American journalist and author Jacob Heilbrunn is the editor of The National Interest and a nonresident senior fellow at the Atlantic Council’s Eurasia Center. He is the author of They Were Right: The Rise of the Neocons. He is a keen observer of the American Right whose work has appeared in the New York Times, the Wall Street Journal, Foreign Affairs, the Weekly Standard and more. (Photo source: https://nationalinterest.org/profile/jacob-heilbrunn )
Would it surprise you to know that in America, “Kaiser Bill”, as they called him, was viewed by the right as a wronged figure, who stood up for traditional values that the Western powers were vilifying? On the right, it was Woodrow Wilson (a racist himself) who was the threat to world peace, not the Kaiser.
Mencken wasn’t much of a fan of democracy himself and was fascinated by the German aristocracy. He claimed to be a descendent of that aristocracy himself. His work propounding the arguments for Germany and against Britain helped sway American opinion in favor of neutrality.
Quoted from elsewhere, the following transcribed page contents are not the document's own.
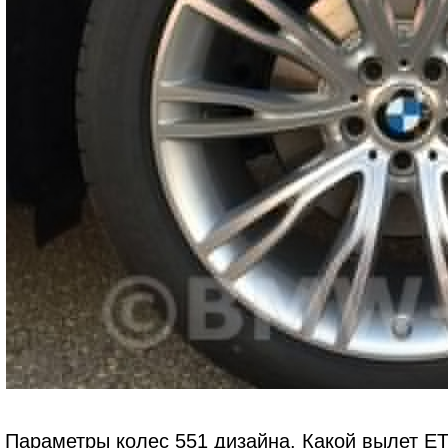
Параметры колес 551 дизайна. Какой вылет ET,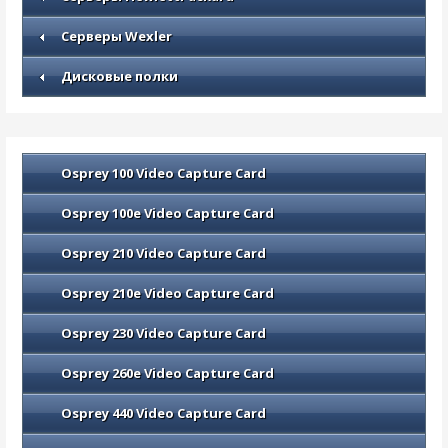
Серверы Wexler
Дисковые полки
Osprey 100 Video Capture Card
Osprey 100e Video Capture Card
Osprey 210 Video Capture Card
Osprey 210e Video Capture Card
Osprey 230 Video Capture Card
Osprey 260e Video Capture Card
Osprey 440 Video Capture Card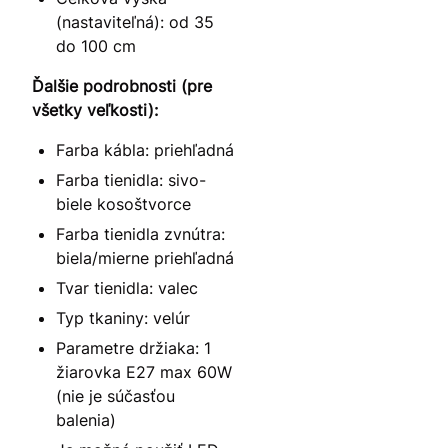
(nastaviteľná): od 35
do 100 cm
Ďalšie podrobnosti (pre
všetky veľkosti):
Farba kábla: priehľadná
Farba tienidla: sivo-
biele kosoštvorce
Farba tienidla zvnútra:
biela/mierne priehľadná
Tvar tienidla: valec
Typ tkaniny: velúr
Parametre držiaka: 1
žiarovka E27 max 60W
(nie je súčasťou
balenia)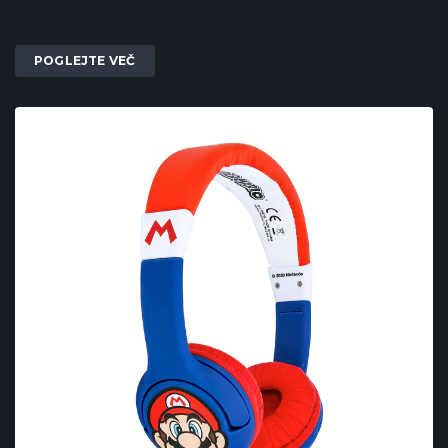
POGLEJTE VEČ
That work also echoes across the following century. The notion expressed today that Vladimir Putin is a misunderstood figure in the West, who is leading a country intent on championing traditional values that the West vilifies, is a very direct echo.
Of course, there’s a whole century between Mencken’s embrace of the Kaiser and the Trumpists embrace of Putin, during which Heilbrunn lays out right wing infatuation with Mussolini and Hitler. It was then that “America First” as a slogan first became popular, among leading figures in America who pushed America to remain neutral in the second World War, while secretly being in the sway of the German Fuhrer. Anyone familiar with Rachel Maddow’s podcast Ultra and subsequent book Prequel will find many of the same characters she talked about covered here.
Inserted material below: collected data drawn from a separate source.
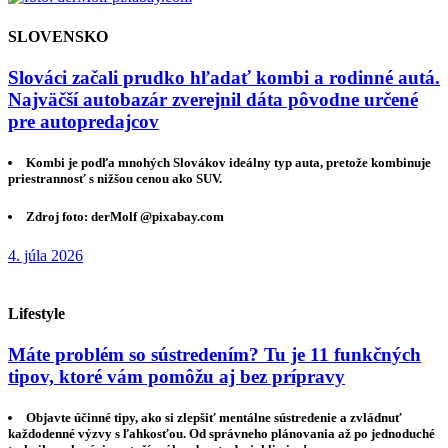
SLOVENSKO
Slováci začali prudko hľadať kombi a rodinné autá.
Najväčší autobazár zverejnil dáta pôvodne určené
pre autopredajcov
Kombi je podľa mnohých Slovákov ideálny typ auta, pretože kombinuje
priestrannosť s nižšou cenou ako SUV.
Zdroj foto: derMolf @pixabay.com
4. júla 2026
Lifestyle
Máte problém so sústredením? Tu je 11 funkčných
tipov, ktoré vám pomôžu aj bez prípravy
Objavte účinné tipy, ako si zlepšiť mentálne sústredenie a zvládnuť
každodenné výzvy s ľahkosťou. Od správneho plánovania až po jednoduché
In the years of realpolitik, the romance didn’t altogether disappear. Instead, it moved further to the right, where it surfaced in the work of such recognizable conservative luminaries as William F. Buckley Jr., Pat Buchanan and Jeanne Kirkpatrick.
Buchanan was Communications Director for Richard Nixon. A pugnacious man with a firm belief in his own words and opinions, Buchanan called in the spring of 1980 for a return to America First. He became one of the first figures tagged with the term “paleoconservative”, a contrast with the “neoconservatives” who became prominent in the aftermath of the Vietnam War and whose prominence peaked during the Iraq War. Buchanan’s run for president in 1992 against the incumbent George H. W. Bush helped push the neocons aside. That presidential run set the stage for the rise of Donald Trump.
Among other things, Buchanan was one of the founders of The American Conservative, a publication in which many of Heilbrunn’s own articles have appeared. That’s one of the reasons to pay attention to this analysis. Heilbrunn has worked with some of the leading conservative commentators and figures of the last twenty years. He knows his subject.
There are arguments to be made about the romance of some on the American Left with dictators, and those arguments would have as much truth to them as Heilbrunn’s book does about the Right. They don’t diminish the message behind this book, and it’s meaning for us in America today.
RATING: Four Stars ⭐⭐⭐⭐
RATING COMMENTS: Heilbrunn offers an informed and incisive overview of the American Right’s infatuation with dictators and autocrats over the last 100 years. A worthwhile read for anyone still trying to understand where Trumpism came from.
WHERE I GOT MY COPY: I picked up a copy of the paperback edition of this book at O’Hare Airport last fall. It was meant to help occupy my time on a long-haul flight, but instead I think I distracted myself with movies on the in-flight entertainment system. So, this book got pushed onto my to-be-read pile, from which I picked it up again this month.